NEWS & ANALYSIS

Malema files court papers challenging constitutionality of Trespassing Act

Application comes on back of land invasion case EFF leader is facing

Malema files court papers challenging constitutionality of Trespassing Act

6 July 2017

Johannesburg – The Economic Freedom Fighters (EFF) filed papers in the High Court in Pretoria on Wednesday challenging the constitutionality of the Trespassing Act.

The application comes on the backfoot of the land invasion case which EFF leader, Julius Malema, is facing at the regional court in Newcastle.

For now the land invasion trial, which was due to begin this week in Newcastle, has been postponed to September 1 pending the outcome of the high court application.

NPA spokesperson, Luvuyo Mfaku, confirmed that Malema's lawyer Tumi Mokoena had filed papers at the high court.

"They are challenging certain sections of the Trespass Act 6 of 1959," said Mfaku.

The postponement, which was heard at the regional court in Newcastle on Thursday, was processed in the absence of Malema and Mokoena.

The pair had asked the court for permission to be excused when they appeared briefly before magistrate Theunis Christiaan Lotter Colditz on Tuesday morning.

It emerged in court that Malema was seeking a high court order to declare the case against him unconstitutional, irrational and for it to be set aside.

Malema is in hot water for calling on EFF supporters to invade unoccupied land in 2016.

Malema's resistance

According to the charge sheet, he has been accused of incitement to commit a crime on November 7, 2016, in Newcastle.

He has already been charged twice (in Newcastle and in Bloemfontein), under the Riotous Assemblies Act.

And he is currently challenging the constitutionality of the Riotous Assemblies Act at the Constitutional Court.

On Tuesday, shortly after the postponement, Malema told the media that he believed that the charges against him were malicious and politically motivated.

"They want to undermine the call for people to occupy the land because they think that this programme is working and it is benefiting a lot of people. They have no intention of ensuring that black people get the land back - and by getting the land back, they get their dignity back."

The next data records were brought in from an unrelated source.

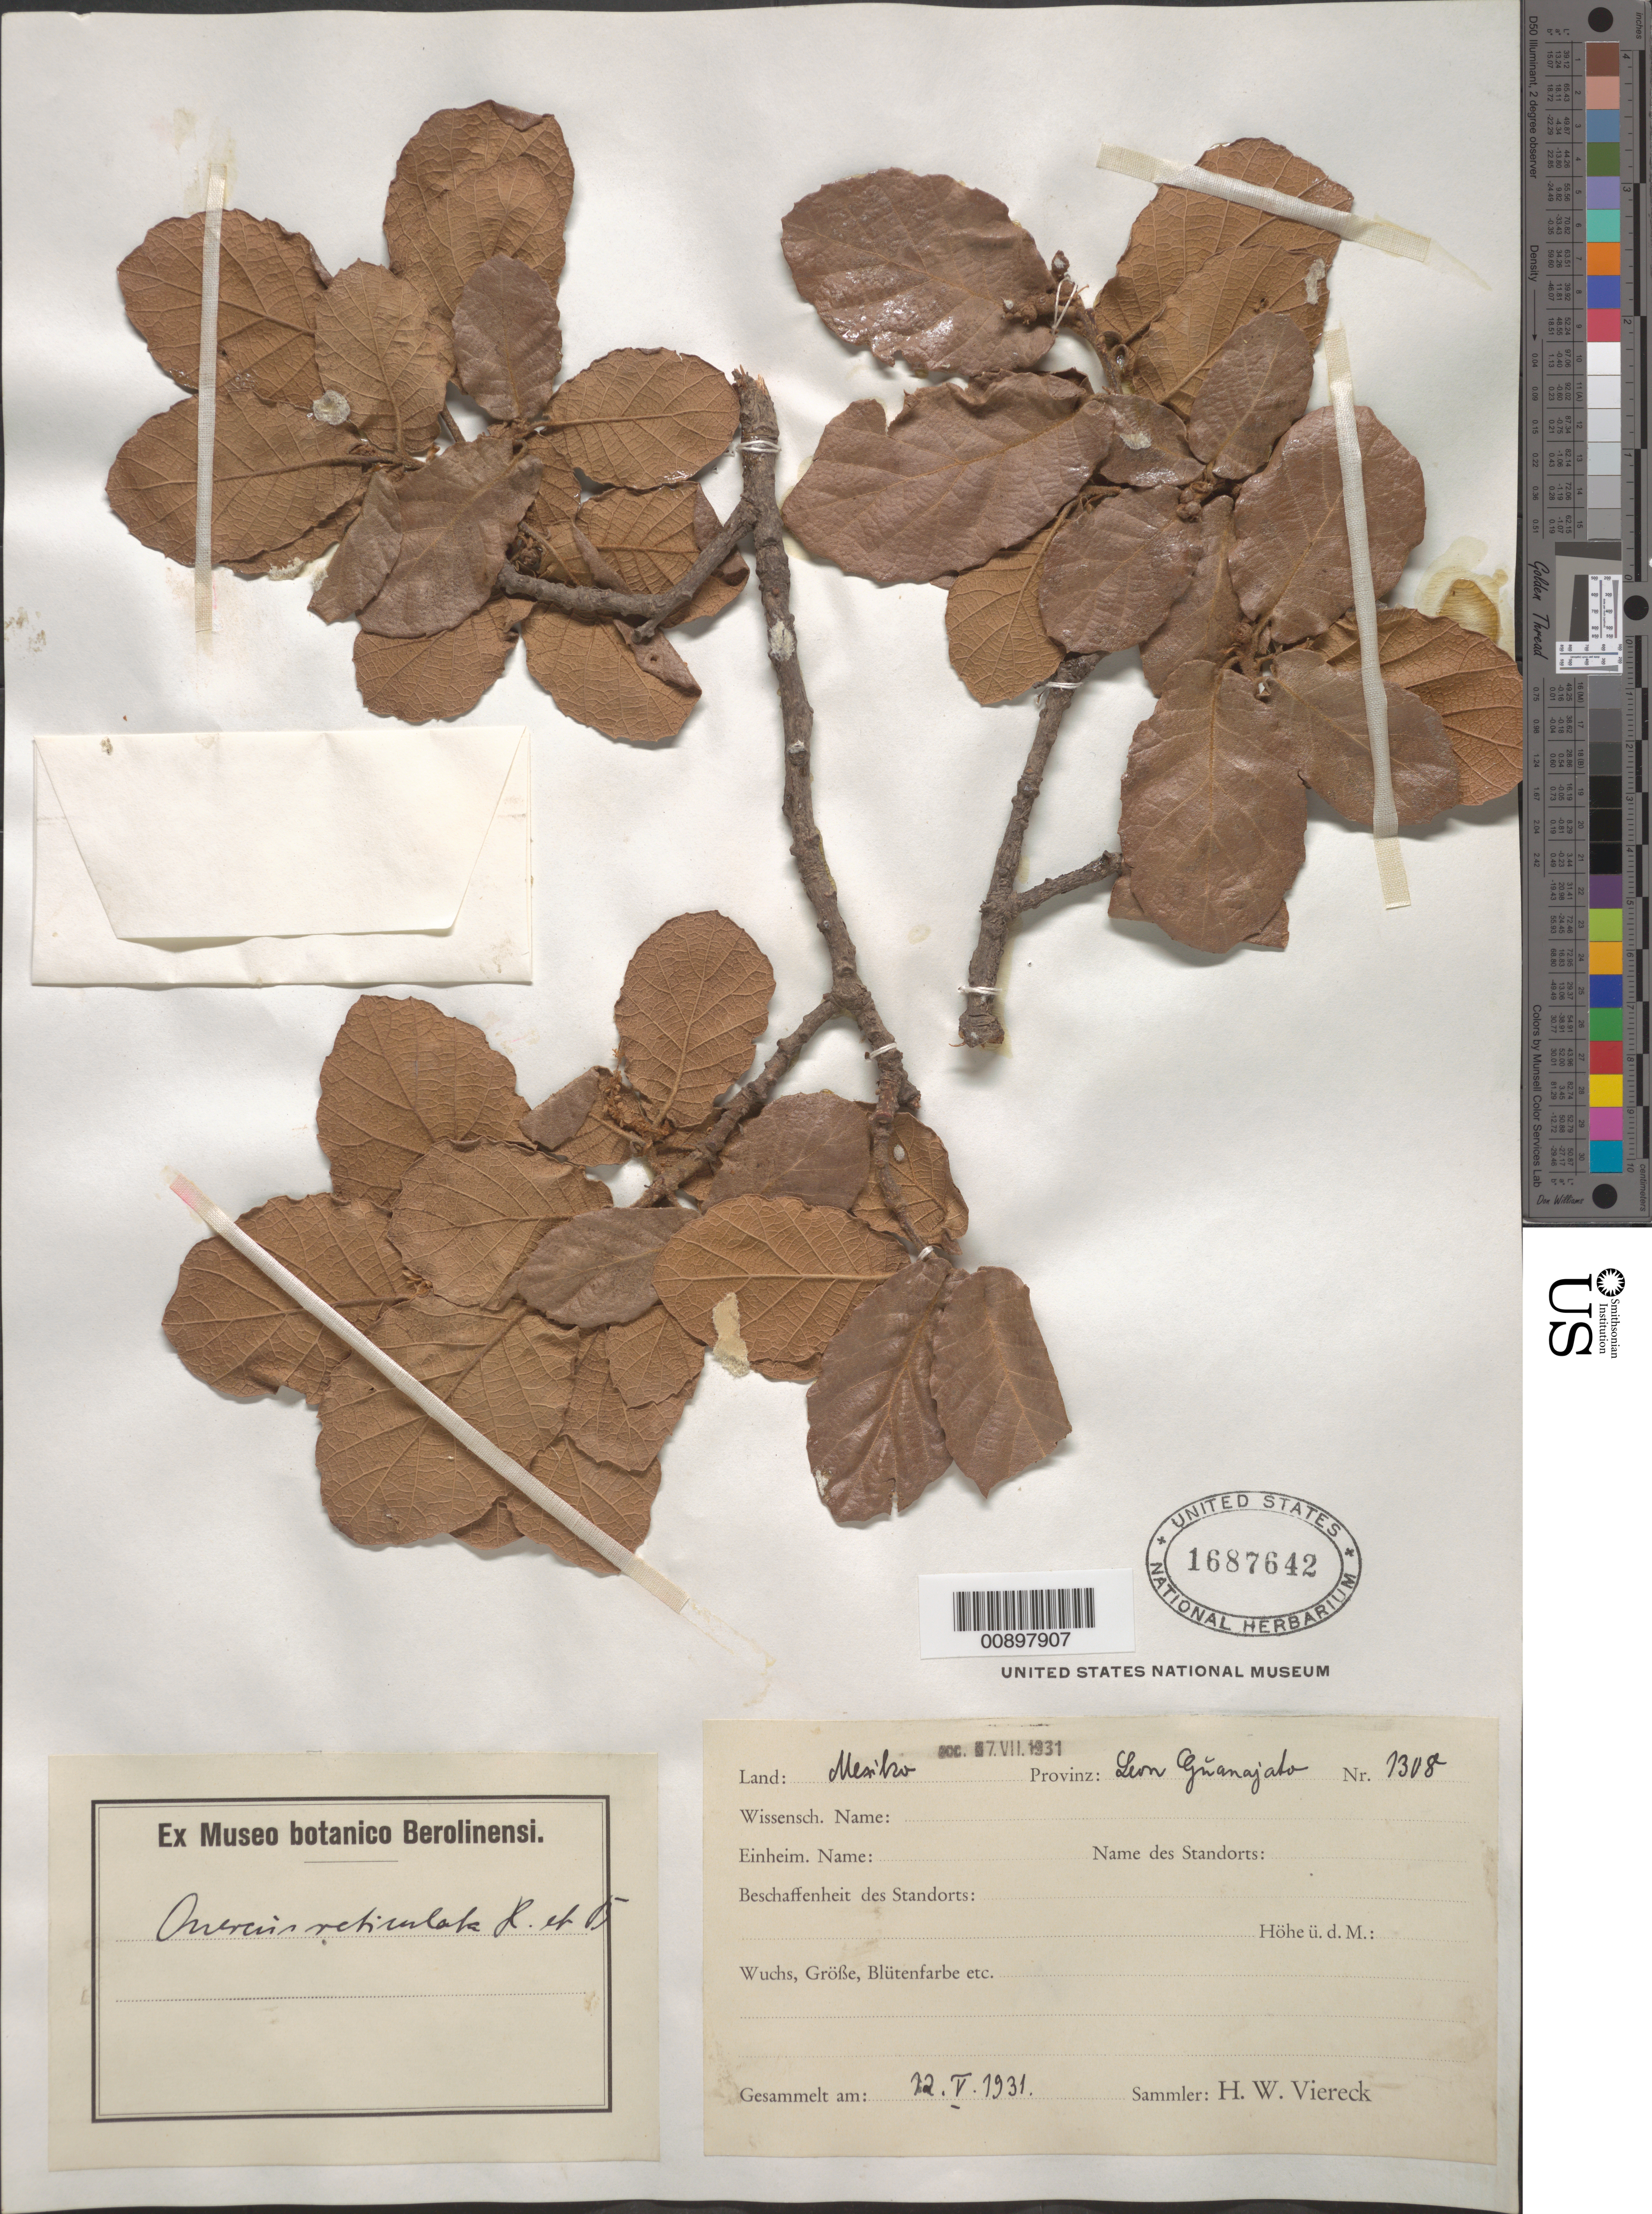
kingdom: Plantae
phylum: Tracheophyta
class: Magnoliopsida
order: Fagales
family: Fagaceae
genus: Quercus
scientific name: Quercus reticulata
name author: Humb. & Bonpl.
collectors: H. W. Viereck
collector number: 1308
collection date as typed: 12 May 1931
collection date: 1931-05-12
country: Mexico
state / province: Guanajuato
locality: León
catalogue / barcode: US 1687642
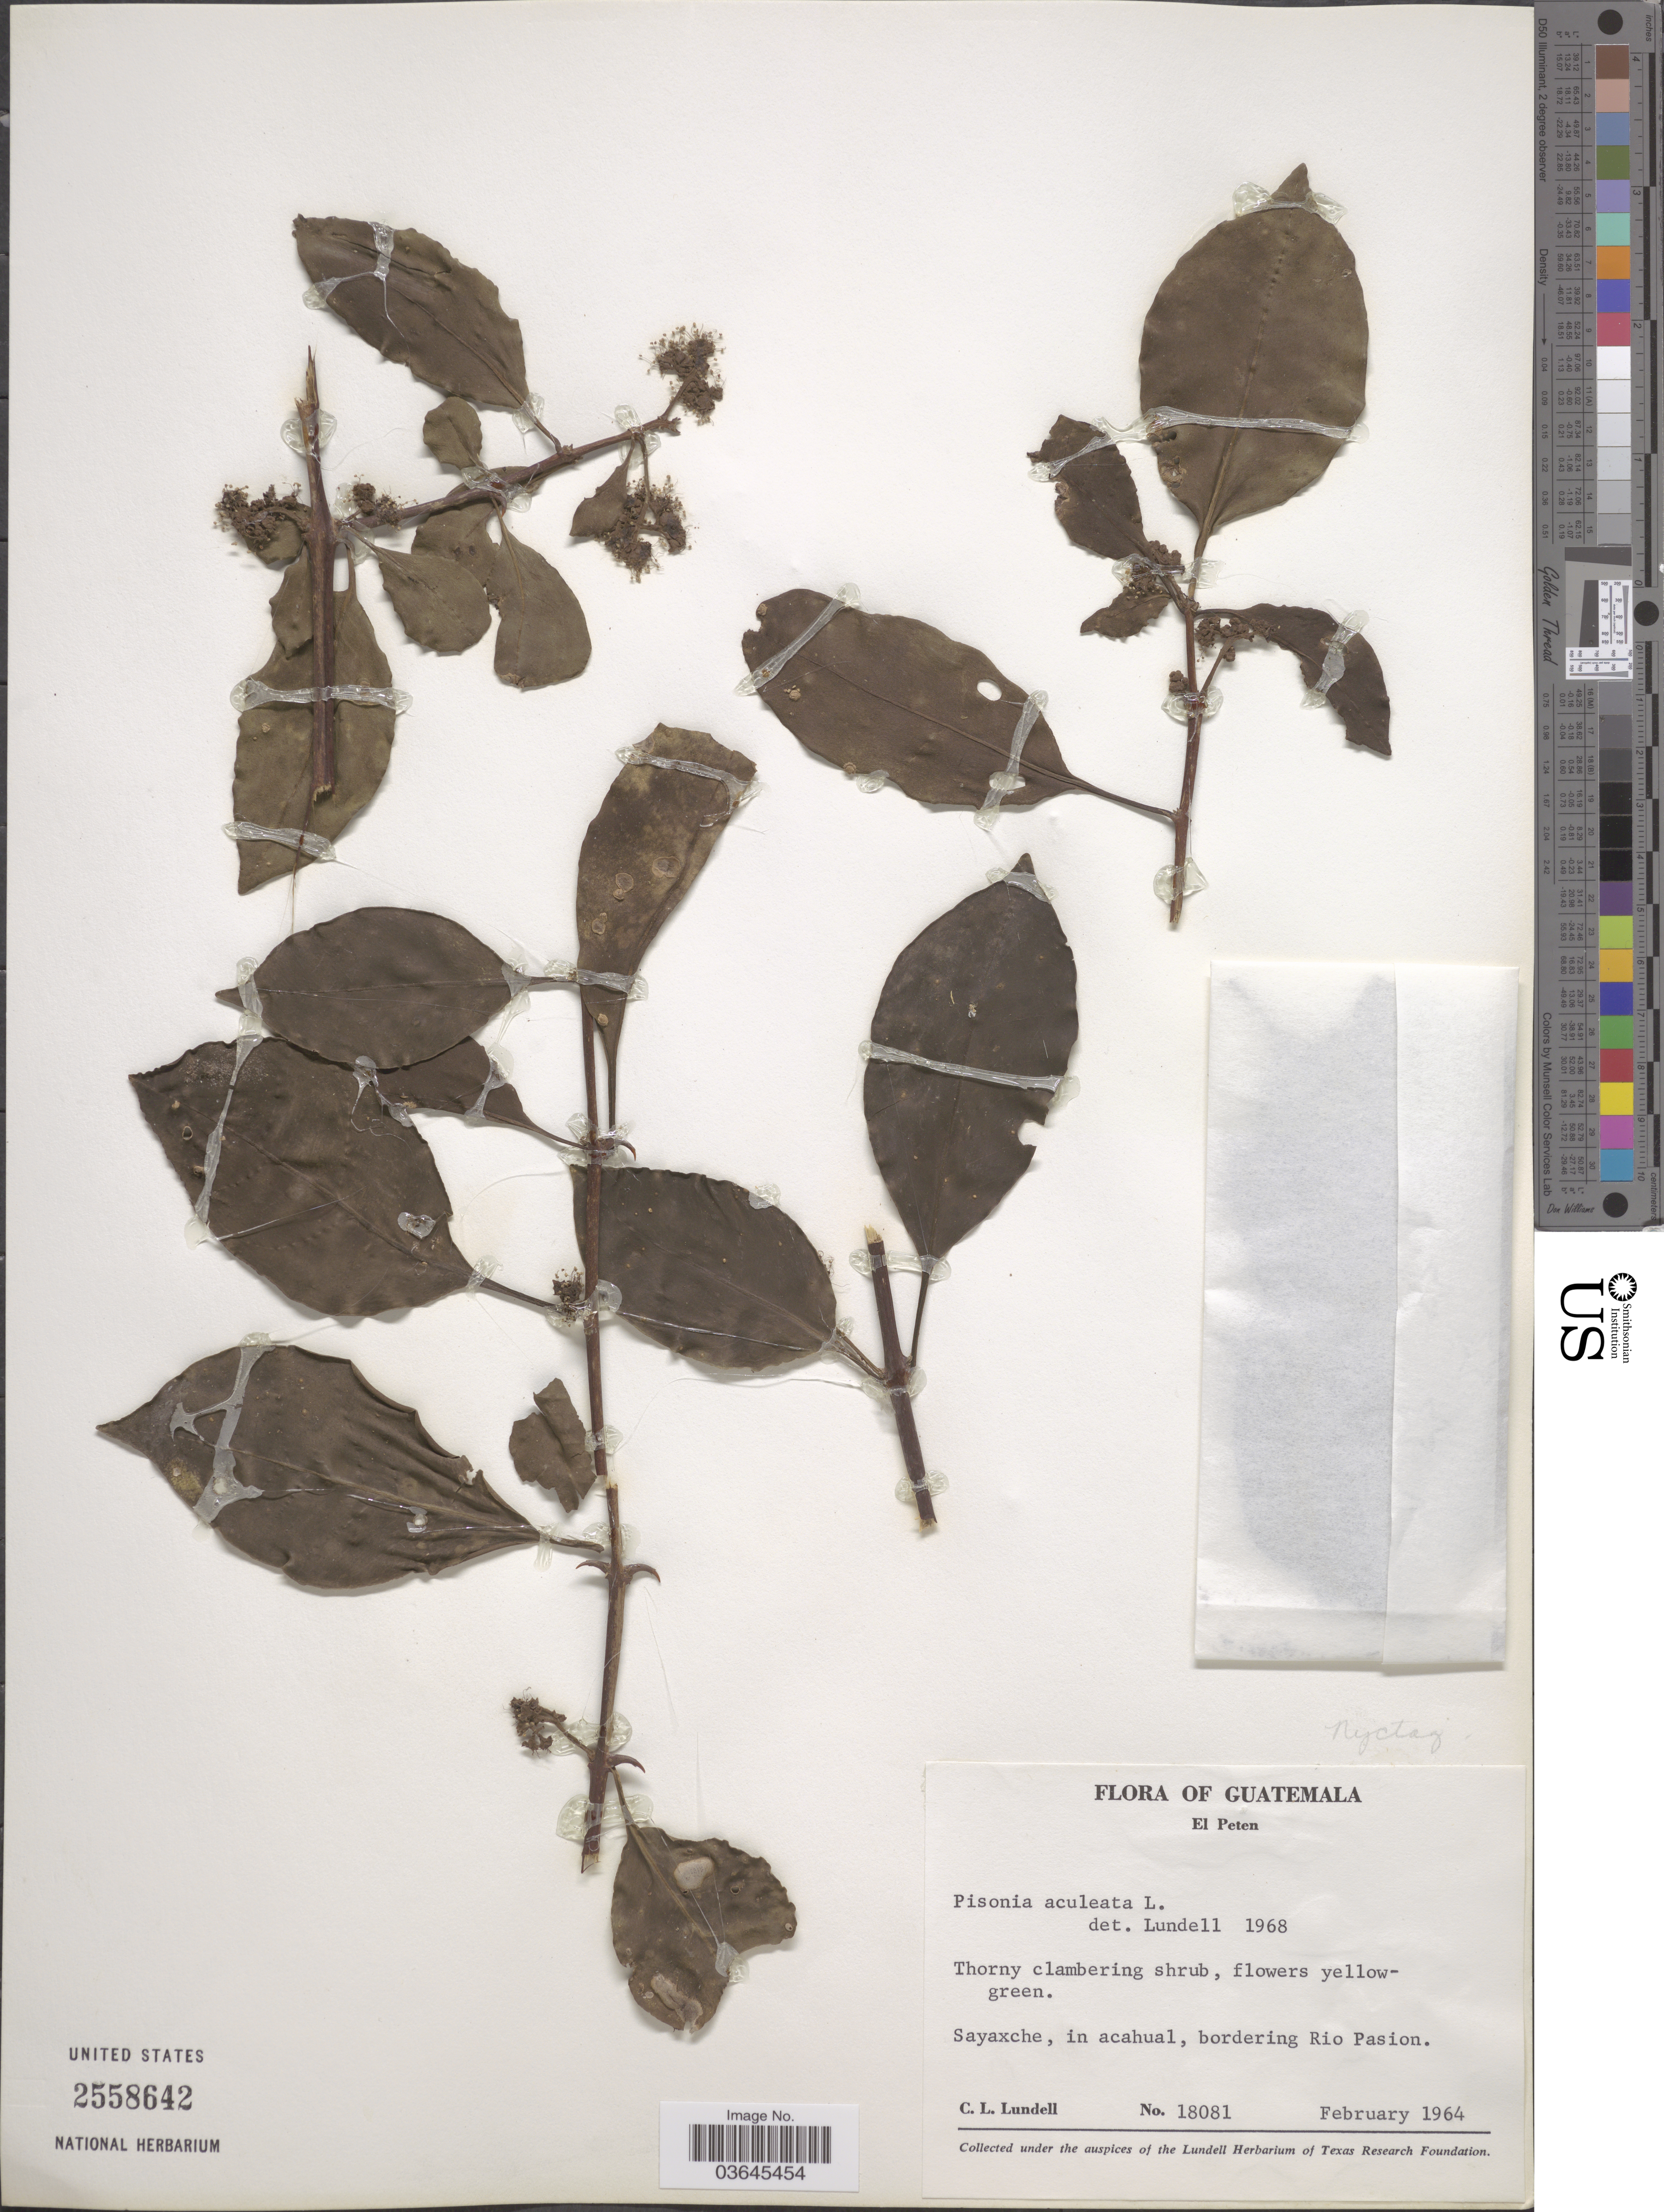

A defiant Malema said he would not back down on the call for people to occupy land.

"Our call still stands: People must occupy land. That is what the Freedom Charter says and if any court finds me guilty then it will have to find the Freedom Charter an illegal document," he said.

Malema said his defence planned to use the Freedom Charter, statements made by former president Nelson Mandela and Oliver Tambo to defend his call.